As obras do Aeroporto Regional Sul Humberto Bortoluzzi, em Jaguaruna, seguem dentro do cronograma. Uma explanação sobre a evolução dos lotes, correspondentes às obras físicas da segunda etapa do empreendimento e ao acesso pela BR-101, será feita na próxima terça-feira, quando representantes das três macrorregiões do sul reúnem-se em Araranguá.

O encontro ocorrerá na Associação Empresarial do Vale do Araranguá, às 18 horas, e também será oportunidade para debater a operacionalização do aeroporto, no próximo ano.

A pauta também deverá englobar outro importante assunto pendente: a questão que envolve o pagamento das desapropriações de terras. Desde abril deste ano, nenhum município repassou mais verbas para quitar a dívida.
A Associação dos Municípios da Região Carbonífera (Amrec) também não fez mais nenhum depósito. A entidade integrou o consórcio intermunicipal pró-aeroporto com a promessa de desembolsar R$ 110 mil.

Transferiu R$ 90 mil até o momento (faltam R$ 20 mil). Em valores nominais (sem correção), são necessários mais R$ 263.175,69 para terminar de pagar as desapropriações. Em preço atual, estima-se que o montante chegue a R$ 850 mil.

As obras

♦ Estrutura física: Esta fase compreende a construção do terminal de passageiros, redes elétrica e hidrossanitária, climatização, subestação de energia, estação de tratamento de esgoto e de água, unidade do Corpo de Bombeiros, telecomunicação de telefonia e cabeamento estruturado, proteção contra descargas atmosféricas, paisagismo e torre de controle de tráfego aéreo.

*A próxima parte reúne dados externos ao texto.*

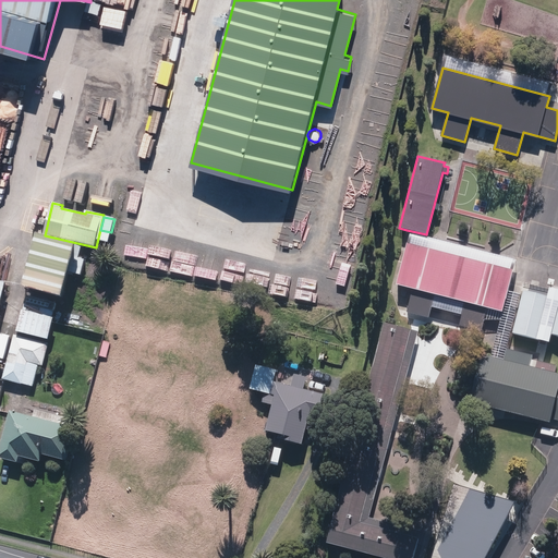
[(408,243),(512,271),(516,258),(410,232),(408,243)]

A meta é finalizar todas as estruturas físicas até o começo do próximo ano. O investimento do estado é de R$ 6 milhões.

♦ Equipamentos: A ordem de serviço à empresa vencedora do processo licitatório, a Telear, de Porto Alegre, para execução dos serviços de sinalização noturna (balizamento e papi), da estação de rádio e comunicação, da estação meteorológica e a instalação do rádio farol (NDB), foi assinada no dia 20 de setembro. O investimento do estado para esta fase, cuja conclusão é prevista para o próximo mês, é de R$ 1,8 milhões.

♦ Acesso: A obra é executada pelo consórcio Setep/Espaço Aberto e segue na fase de aterro e outros trabalhos necessários para a abertura da estrada de cinco quilômetros. As desapropriações dos terrenos será paga pelo governo do estado e custará R$ 500 mil. A pavimentação custará R$ 18,2 milhões e será paga pela União. A obra inclui ainda o pátio de estacionamento, uma ponte sobre o Rio Jaguaruna e um viaduto sobre a Ferrovia Teresa Cristina. Os trabalhos devem estar concluídos até o fim do próximo ano.